## Requirement
The records below are to be copied word for word, with every picture left out.

*** Study material ***

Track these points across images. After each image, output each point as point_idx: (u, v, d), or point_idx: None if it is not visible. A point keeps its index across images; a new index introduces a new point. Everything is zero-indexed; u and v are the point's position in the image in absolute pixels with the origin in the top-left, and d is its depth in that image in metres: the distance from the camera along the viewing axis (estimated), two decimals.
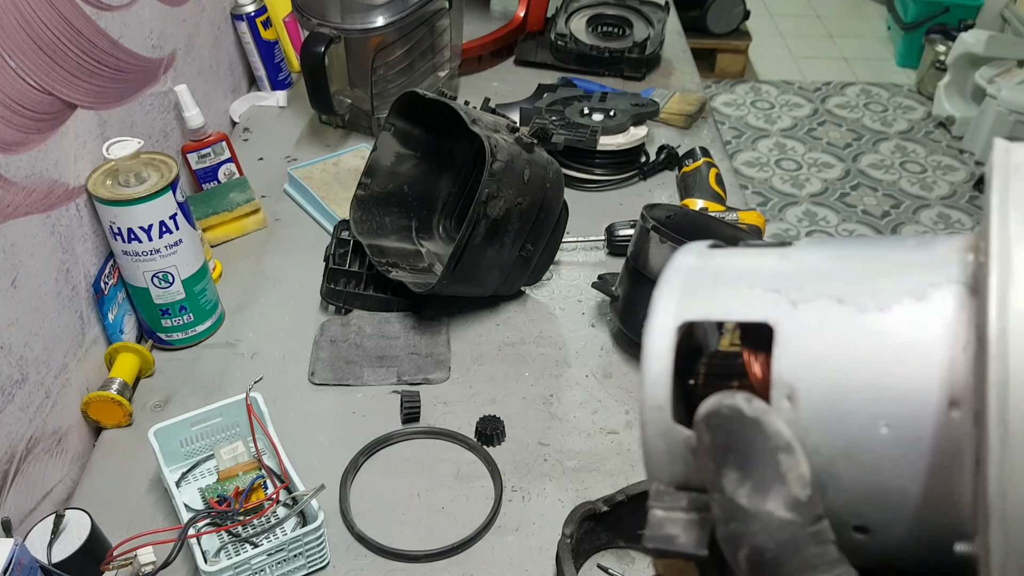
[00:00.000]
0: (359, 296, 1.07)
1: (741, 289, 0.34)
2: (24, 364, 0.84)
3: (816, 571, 0.30)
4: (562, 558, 0.75)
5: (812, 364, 0.32)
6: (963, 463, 0.29)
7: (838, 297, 0.32)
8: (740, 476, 0.32)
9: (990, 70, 2.91)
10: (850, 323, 0.32)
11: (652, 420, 0.35)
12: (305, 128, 1.45)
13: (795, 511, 0.31)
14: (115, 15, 1.02)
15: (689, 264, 0.37)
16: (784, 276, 0.34)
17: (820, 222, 2.72)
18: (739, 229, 1.05)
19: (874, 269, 0.33)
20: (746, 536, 0.31)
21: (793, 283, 0.34)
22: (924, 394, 0.30)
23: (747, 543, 0.31)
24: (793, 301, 0.33)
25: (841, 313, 0.32)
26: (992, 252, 0.28)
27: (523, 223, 1.00)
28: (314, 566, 0.81)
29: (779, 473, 0.31)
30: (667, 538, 0.35)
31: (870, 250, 0.34)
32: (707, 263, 0.37)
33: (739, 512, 0.31)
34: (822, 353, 0.32)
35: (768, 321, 0.33)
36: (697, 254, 0.38)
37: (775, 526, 0.31)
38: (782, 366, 0.32)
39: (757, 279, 0.35)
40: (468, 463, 0.92)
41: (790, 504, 0.31)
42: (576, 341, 1.07)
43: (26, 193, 0.84)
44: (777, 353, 0.32)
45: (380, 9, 1.27)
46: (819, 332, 0.32)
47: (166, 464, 0.84)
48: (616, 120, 1.30)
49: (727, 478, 0.32)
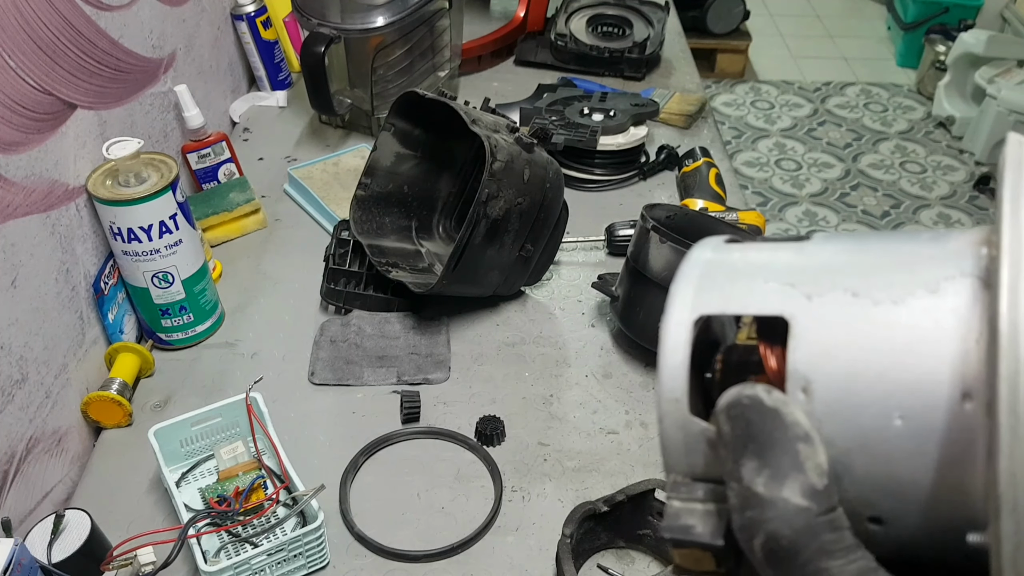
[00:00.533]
0: (359, 296, 1.07)
1: (757, 283, 0.35)
2: (24, 364, 0.84)
3: (832, 557, 0.30)
4: (562, 558, 0.75)
5: (827, 356, 0.32)
6: (975, 454, 0.30)
7: (852, 290, 0.33)
8: (758, 465, 0.32)
9: (990, 70, 2.91)
10: (864, 316, 0.32)
11: (670, 412, 0.35)
12: (305, 128, 1.45)
13: (811, 499, 0.31)
14: (115, 15, 1.02)
15: (706, 258, 0.38)
16: (799, 270, 0.35)
17: (820, 222, 2.72)
18: (739, 229, 1.05)
19: (888, 263, 0.33)
20: (762, 523, 0.31)
21: (808, 277, 0.34)
22: (937, 386, 0.30)
23: (763, 530, 0.31)
24: (808, 295, 0.33)
25: (855, 306, 0.32)
26: (1004, 245, 0.29)
27: (523, 223, 1.00)
28: (314, 566, 0.81)
29: (797, 462, 0.32)
30: (684, 528, 0.35)
31: (885, 244, 0.35)
32: (724, 257, 0.37)
33: (756, 500, 0.32)
34: (836, 346, 0.32)
35: (783, 314, 0.33)
36: (714, 248, 0.38)
37: (792, 513, 0.31)
38: (797, 358, 0.33)
39: (773, 273, 0.35)
40: (468, 463, 0.92)
41: (807, 492, 0.31)
42: (576, 341, 1.07)
43: (26, 193, 0.84)
44: (792, 346, 0.33)
45: (380, 9, 1.27)
46: (833, 325, 0.32)
47: (166, 464, 0.84)
48: (616, 120, 1.30)
49: (745, 467, 0.32)
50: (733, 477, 0.33)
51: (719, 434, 0.34)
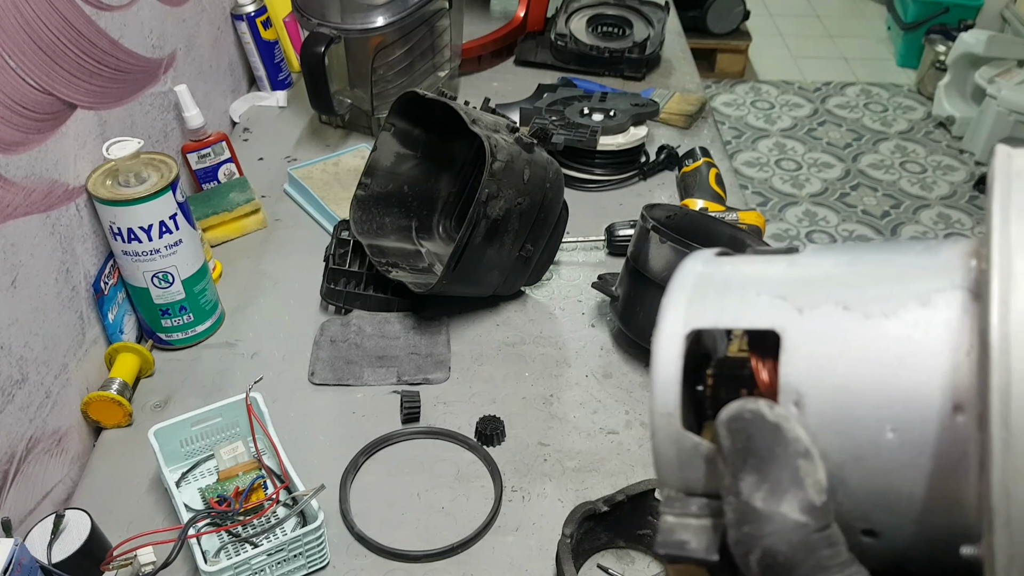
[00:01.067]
0: (359, 296, 1.07)
1: (749, 296, 0.35)
2: (24, 364, 0.84)
3: (828, 572, 0.30)
4: (562, 558, 0.75)
5: (819, 370, 0.32)
6: (968, 467, 0.30)
7: (844, 303, 0.33)
8: (757, 479, 0.32)
9: (990, 70, 2.91)
10: (856, 329, 0.32)
11: (662, 426, 0.35)
12: (305, 128, 1.45)
13: (809, 515, 0.31)
14: (115, 15, 1.02)
15: (697, 271, 0.38)
16: (791, 283, 0.35)
17: (820, 222, 2.72)
18: (739, 229, 1.05)
19: (880, 275, 0.33)
20: (759, 539, 0.31)
21: (800, 290, 0.34)
22: (929, 399, 0.30)
23: (759, 546, 0.31)
24: (800, 308, 0.33)
25: (847, 319, 0.32)
26: (994, 258, 0.29)
27: (523, 223, 1.00)
28: (314, 566, 0.81)
29: (797, 478, 0.32)
30: (678, 543, 0.35)
31: (876, 256, 0.35)
32: (715, 270, 0.37)
33: (754, 514, 0.32)
34: (828, 359, 0.32)
35: (775, 328, 0.33)
36: (704, 261, 0.38)
37: (789, 529, 0.31)
38: (789, 372, 0.33)
39: (764, 286, 0.35)
40: (468, 463, 0.92)
41: (805, 508, 0.31)
42: (576, 341, 1.07)
43: (26, 193, 0.84)
44: (784, 359, 0.33)
45: (380, 9, 1.27)
46: (825, 338, 0.32)
47: (166, 464, 0.84)
48: (616, 120, 1.30)
49: (744, 481, 0.32)
50: (731, 491, 0.33)
51: (718, 448, 0.34)
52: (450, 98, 1.01)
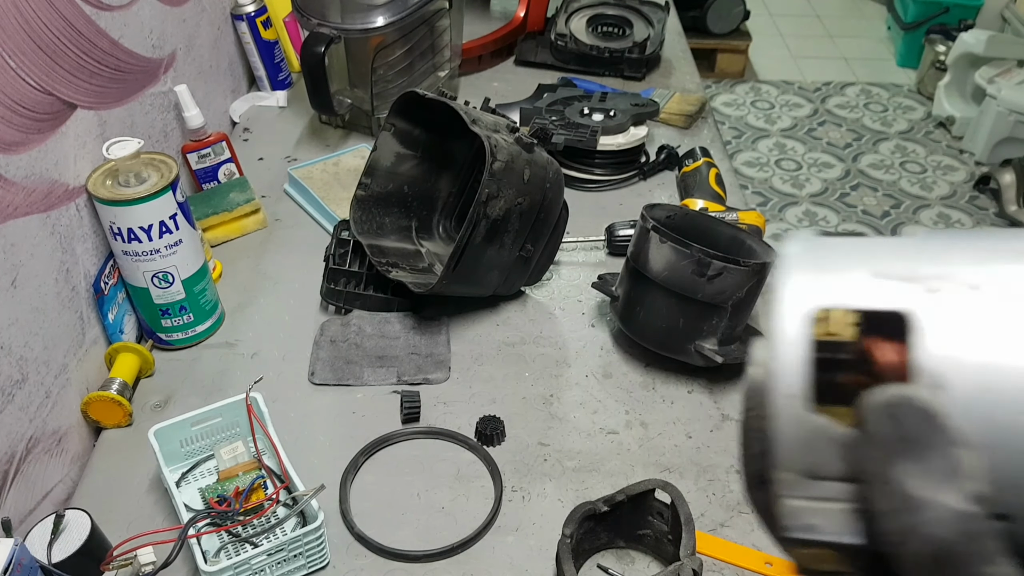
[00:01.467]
0: (359, 296, 1.07)
1: (871, 277, 0.35)
2: (24, 364, 0.84)
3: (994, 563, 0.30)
4: (562, 558, 0.75)
5: (958, 353, 0.32)
6: None
7: (972, 284, 0.33)
8: (914, 468, 0.32)
9: (990, 70, 2.91)
10: (993, 309, 0.32)
11: (786, 408, 0.35)
12: (305, 128, 1.45)
13: (972, 503, 0.31)
14: (115, 15, 1.02)
15: (812, 248, 0.37)
16: (912, 264, 0.35)
17: (820, 222, 2.72)
18: (739, 229, 1.05)
19: (999, 257, 0.33)
20: (920, 527, 0.31)
21: (922, 271, 0.34)
22: None
23: (921, 534, 0.31)
24: (929, 289, 0.33)
25: (981, 299, 0.32)
26: None
27: (523, 223, 1.00)
28: (314, 566, 0.81)
29: (957, 465, 0.31)
30: (808, 527, 0.35)
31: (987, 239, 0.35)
32: (830, 251, 0.37)
33: (912, 502, 0.31)
34: (965, 341, 0.32)
35: (906, 310, 0.33)
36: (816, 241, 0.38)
37: (951, 517, 0.31)
38: (926, 356, 0.32)
39: (884, 267, 0.35)
40: (468, 463, 0.92)
41: (969, 497, 0.31)
42: (576, 341, 1.07)
43: (26, 193, 0.84)
44: (919, 343, 0.33)
45: (380, 9, 1.27)
46: (959, 320, 0.32)
47: (166, 464, 0.84)
48: (616, 120, 1.30)
49: (899, 468, 0.32)
50: (882, 479, 0.32)
51: (866, 433, 0.33)
52: (450, 98, 1.01)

*** End of Study material ***

## Problem solution
Track these points across images. After each image, output each point as point_idx: (u, v, d), or point_idx: None if it is not visible. A point keeps its index across images; a new index introduces a new point. Everything is zero-indexed; u and v are the point's position in the image in absolute pixels with the origin in the top-left, and d is its depth in that image in metres: the distance from the camera along the viewing axis (estimated), two decimals.
[00:00.000]
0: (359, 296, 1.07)
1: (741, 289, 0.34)
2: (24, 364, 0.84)
3: (816, 571, 0.30)
4: (562, 558, 0.75)
5: (812, 364, 0.32)
6: (963, 463, 0.29)
7: (838, 297, 0.32)
8: (740, 476, 0.32)
9: (990, 70, 2.91)
10: (850, 323, 0.32)
11: (652, 420, 0.35)
12: (305, 128, 1.45)
13: (795, 511, 0.31)
14: (115, 15, 1.02)
15: (689, 264, 0.37)
16: (784, 276, 0.34)
17: (820, 222, 2.72)
18: (739, 229, 1.05)
19: (874, 269, 0.33)
20: (746, 536, 0.31)
21: (793, 283, 0.34)
22: (924, 394, 0.30)
23: (747, 543, 0.31)
24: (793, 301, 0.33)
25: (841, 313, 0.32)
26: (992, 252, 0.28)
27: (523, 223, 1.00)
28: (314, 566, 0.81)
29: (779, 473, 0.31)
30: (667, 538, 0.35)
31: (870, 250, 0.34)
32: (707, 263, 0.37)
33: (739, 512, 0.31)
34: (822, 353, 0.32)
35: (768, 321, 0.33)
36: (697, 254, 0.38)
37: (775, 526, 0.31)
38: (782, 366, 0.32)
39: (757, 279, 0.35)
40: (468, 463, 0.92)
41: (790, 504, 0.31)
42: (576, 341, 1.07)
43: (26, 193, 0.84)
44: (777, 353, 0.32)
45: (380, 9, 1.27)
46: (819, 332, 0.32)
47: (166, 464, 0.84)
48: (616, 120, 1.30)
49: (727, 478, 0.32)
[00:00.533]
0: (359, 296, 1.07)
1: (757, 283, 0.35)
2: (24, 364, 0.84)
3: (832, 557, 0.30)
4: (562, 558, 0.75)
5: (827, 356, 0.32)
6: (975, 454, 0.30)
7: (852, 290, 0.33)
8: (758, 465, 0.32)
9: (990, 70, 2.91)
10: (864, 316, 0.32)
11: (670, 412, 0.35)
12: (305, 128, 1.45)
13: (811, 499, 0.31)
14: (115, 15, 1.02)
15: (706, 258, 0.38)
16: (799, 270, 0.35)
17: (820, 222, 2.72)
18: (739, 229, 1.05)
19: (888, 263, 0.33)
20: (762, 523, 0.31)
21: (808, 277, 0.34)
22: (937, 386, 0.30)
23: (763, 530, 0.31)
24: (808, 295, 0.33)
25: (855, 306, 0.32)
26: (1004, 245, 0.29)
27: (523, 223, 1.00)
28: (314, 566, 0.81)
29: (797, 462, 0.32)
30: (684, 528, 0.35)
31: (885, 244, 0.35)
32: (724, 257, 0.37)
33: (756, 500, 0.32)
34: (836, 346, 0.32)
35: (783, 314, 0.33)
36: (714, 248, 0.38)
37: (792, 513, 0.31)
38: (797, 358, 0.33)
39: (773, 273, 0.35)
40: (468, 463, 0.92)
41: (807, 492, 0.31)
42: (576, 341, 1.07)
43: (26, 193, 0.84)
44: (792, 346, 0.33)
45: (380, 9, 1.27)
46: (833, 325, 0.32)
47: (166, 464, 0.84)
48: (616, 120, 1.30)
49: (745, 467, 0.32)
50: (733, 477, 0.33)
51: (719, 434, 0.34)
[00:01.067]
0: (359, 296, 1.07)
1: (749, 296, 0.35)
2: (24, 364, 0.84)
3: (828, 572, 0.30)
4: (562, 558, 0.75)
5: (819, 370, 0.32)
6: (968, 467, 0.30)
7: (844, 303, 0.33)
8: (757, 479, 0.32)
9: (990, 70, 2.91)
10: (856, 329, 0.32)
11: (662, 426, 0.35)
12: (305, 128, 1.45)
13: (809, 515, 0.31)
14: (115, 15, 1.02)
15: (697, 271, 0.38)
16: (791, 283, 0.35)
17: (820, 222, 2.72)
18: (739, 229, 1.05)
19: (880, 275, 0.33)
20: (759, 539, 0.31)
21: (800, 290, 0.34)
22: (929, 399, 0.30)
23: (759, 546, 0.31)
24: (800, 308, 0.33)
25: (847, 319, 0.32)
26: (994, 258, 0.29)
27: (523, 223, 1.00)
28: (314, 566, 0.81)
29: (797, 478, 0.32)
30: (678, 543, 0.35)
31: (876, 256, 0.35)
32: (715, 270, 0.37)
33: (754, 514, 0.32)
34: (828, 359, 0.32)
35: (775, 328, 0.33)
36: (704, 261, 0.38)
37: (789, 529, 0.31)
38: (789, 372, 0.33)
39: (764, 286, 0.35)
40: (468, 463, 0.92)
41: (805, 508, 0.31)
42: (576, 341, 1.07)
43: (26, 193, 0.84)
44: (784, 359, 0.33)
45: (380, 9, 1.27)
46: (825, 338, 0.32)
47: (166, 464, 0.84)
48: (616, 120, 1.30)
49: (744, 481, 0.32)
50: (731, 491, 0.33)
51: (718, 448, 0.34)
52: (450, 98, 1.01)
[00:01.467]
0: (359, 296, 1.07)
1: (871, 277, 0.35)
2: (24, 364, 0.84)
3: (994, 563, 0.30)
4: (562, 558, 0.75)
5: (958, 353, 0.32)
6: None
7: (972, 284, 0.33)
8: (914, 468, 0.32)
9: (990, 70, 2.91)
10: (993, 309, 0.32)
11: (786, 408, 0.35)
12: (305, 128, 1.45)
13: (972, 503, 0.31)
14: (115, 15, 1.02)
15: (812, 248, 0.37)
16: (912, 264, 0.35)
17: (820, 222, 2.72)
18: (739, 229, 1.05)
19: (999, 257, 0.33)
20: (920, 527, 0.31)
21: (922, 271, 0.34)
22: None
23: (921, 534, 0.31)
24: (929, 289, 0.33)
25: (981, 299, 0.32)
26: None
27: (523, 223, 1.00)
28: (314, 566, 0.81)
29: (957, 465, 0.31)
30: (808, 527, 0.35)
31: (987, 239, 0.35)
32: (830, 251, 0.37)
33: (912, 502, 0.31)
34: (965, 341, 0.32)
35: (906, 310, 0.33)
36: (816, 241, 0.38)
37: (951, 517, 0.31)
38: (926, 356, 0.32)
39: (884, 267, 0.35)
40: (468, 463, 0.92)
41: (969, 497, 0.31)
42: (576, 341, 1.07)
43: (26, 193, 0.84)
44: (919, 343, 0.33)
45: (380, 9, 1.27)
46: (959, 320, 0.32)
47: (166, 464, 0.84)
48: (616, 120, 1.30)
49: (899, 468, 0.32)
50: (882, 479, 0.32)
51: (866, 433, 0.33)
52: (450, 98, 1.01)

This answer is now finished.